During my last two years of college and my first year out of college, I lived in a big, old house with 5 other house-mates. And sometimes that number fluctuated upwards. Up to 8 girls, in 5 bedrooms, with 2 bathrooms and more estrogen than you could shake a stick at.
Those 3 years, though, they were a blast. We had some crazy times in that creaky old house! The highlight reel from those years that plays in my head has it all: cooking together, conflict + forgiveness + talking it out, cold winter nights, heartbreak, dance parties in the attic, praying with each other, odd Halloween parties, engagement parties, bring-your-own canvas painting nights, Bible studies meeting in the living room often, send-offs for friends going overseas and praying over them, playing in the street in our rainboots when it rained. When I think of college, I’ll always think of that house.
And by the end of my 3 years there, I was ready to transition from living with 5 girlfriends to just living with one guy. That first year in the work force hadn’t been a super easy transition, and I was ready for marriage and moving forward in life with Garret.
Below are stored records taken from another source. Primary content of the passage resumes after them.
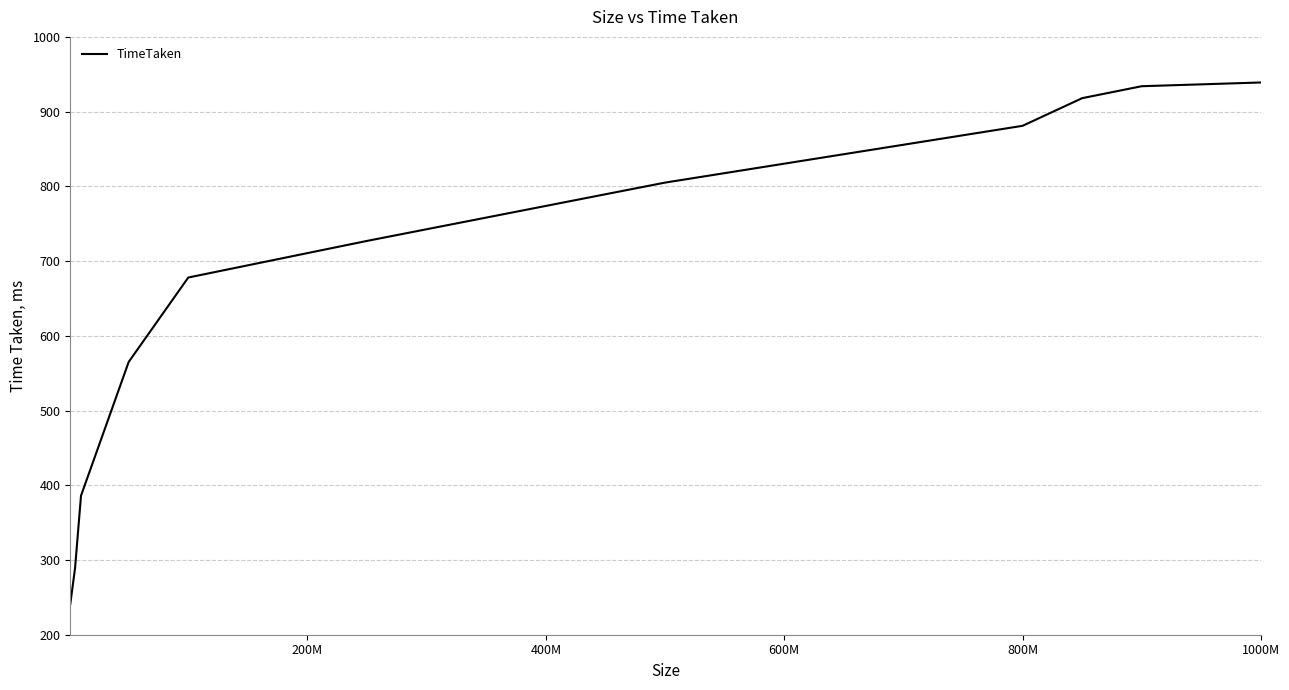

What is the difference between the maximum and minimum values?

698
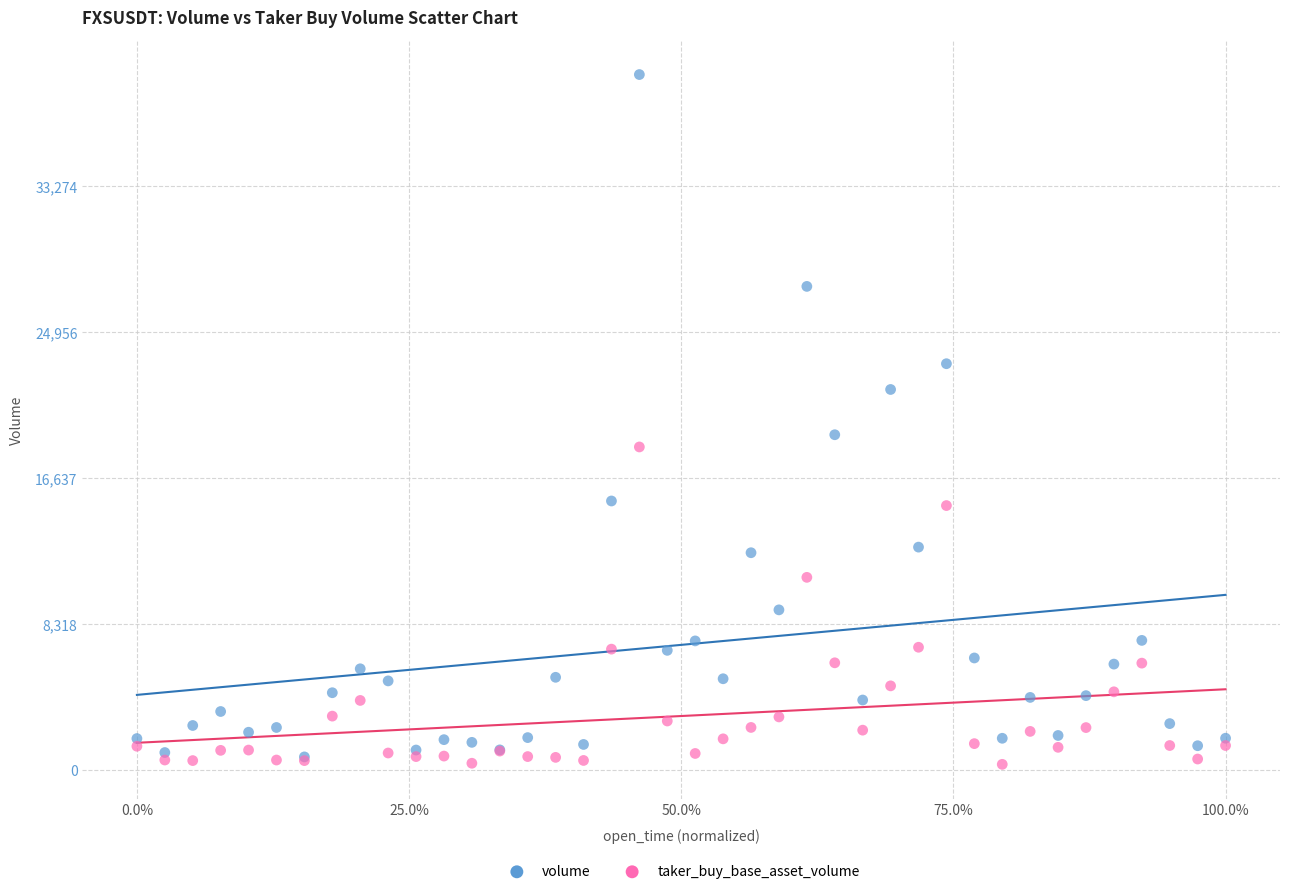

Which series contains the lowest Y value?

taker_buy_base_asset_volume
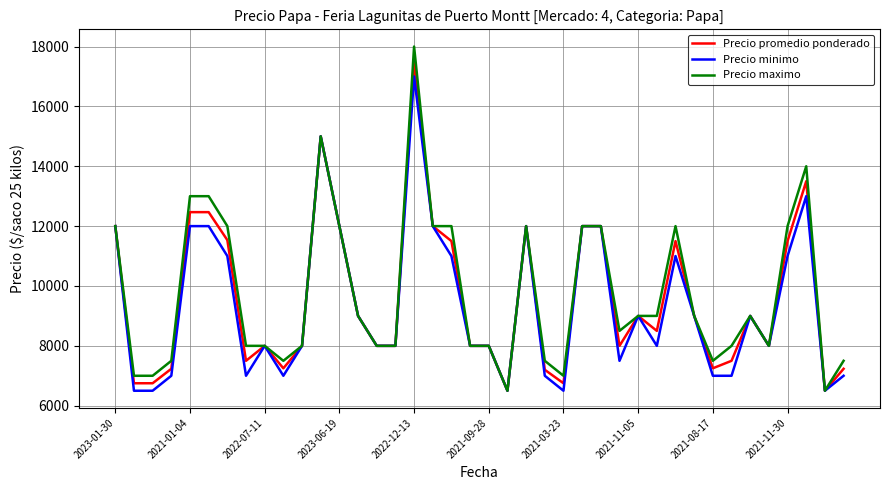

Rank the series by their maximum value, from lowest to highest.

Precio minimo, Precio promedio ponderado, Precio maximo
But I’ve got to tell you, bills sure were easier to pay when we split them between 6 people. Friendship was much easier when you lived with several of your closest friends. And loving and serving people was way more convenient when we were our own little village of college students, with friends and boyfriends and discipleship groups constantly coming over, sharing meals and stuff and stories. Frankly, life didn’t take as much work then. I thought I was busy then, and often I was really busy, but everything was clearer, more defined, more pre-programmed for me.
I’ve been thinking about writing a new series lately, and lessons like that, things I’ve learned post-college, have been what keeps coming to mind. I leaned heavily towards over-confidence in college, and I thought I had most everything figured out. Now, three years later, I know better what I don’t know, and I think that’s part of growing up: realizing where we are deficient and how that’s okay, because we’re not finished growing yet. My heart for this series is to share some stories about transitioning from student life to life as young adults. I think that our lives roll in seasons, and in order to move forward, towards faithfulness and growth, we’ve got to reflect and reexamine.
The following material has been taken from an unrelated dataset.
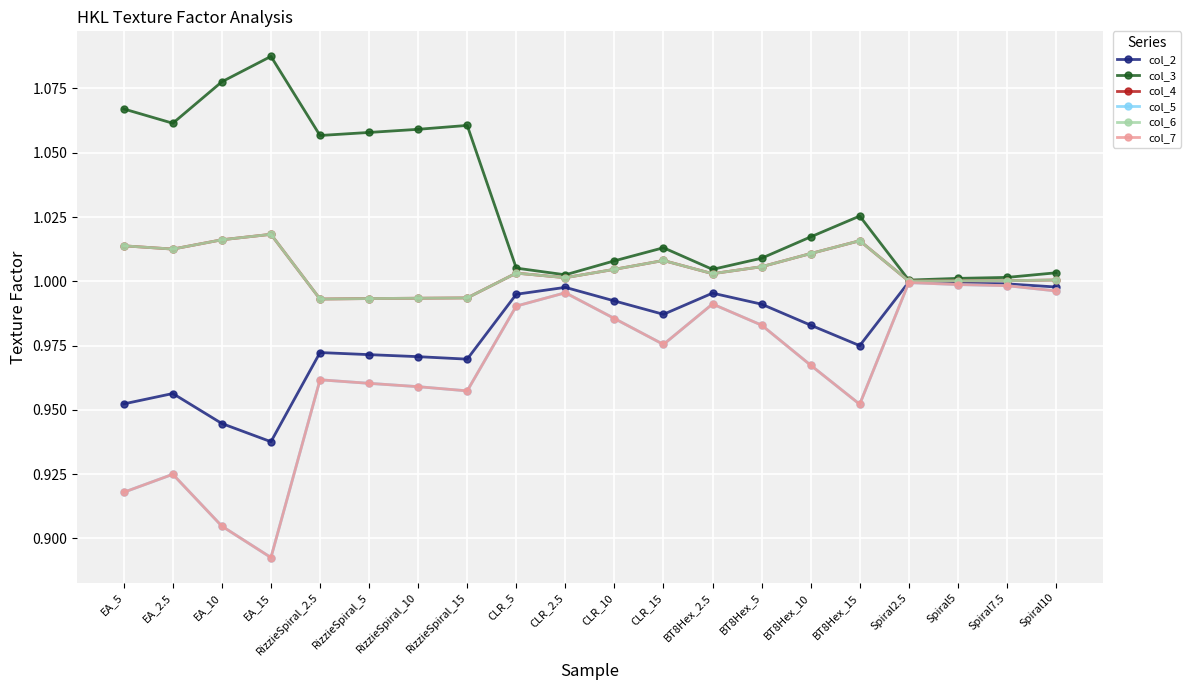

Does the chart have visible grid lines?

Yes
I’d considered writing for 31 Days again this October, like I did last year, but I decided that wouldn’t be a wise decision right now. Instead, I’ll be writing at least one post in this post grad series every week. I realized tonight that I’m really excited about writing it, so I hope it’s helpful and life-giving to you.
What have you learned since high school and/or college? Is there anything you’d like to see me write about?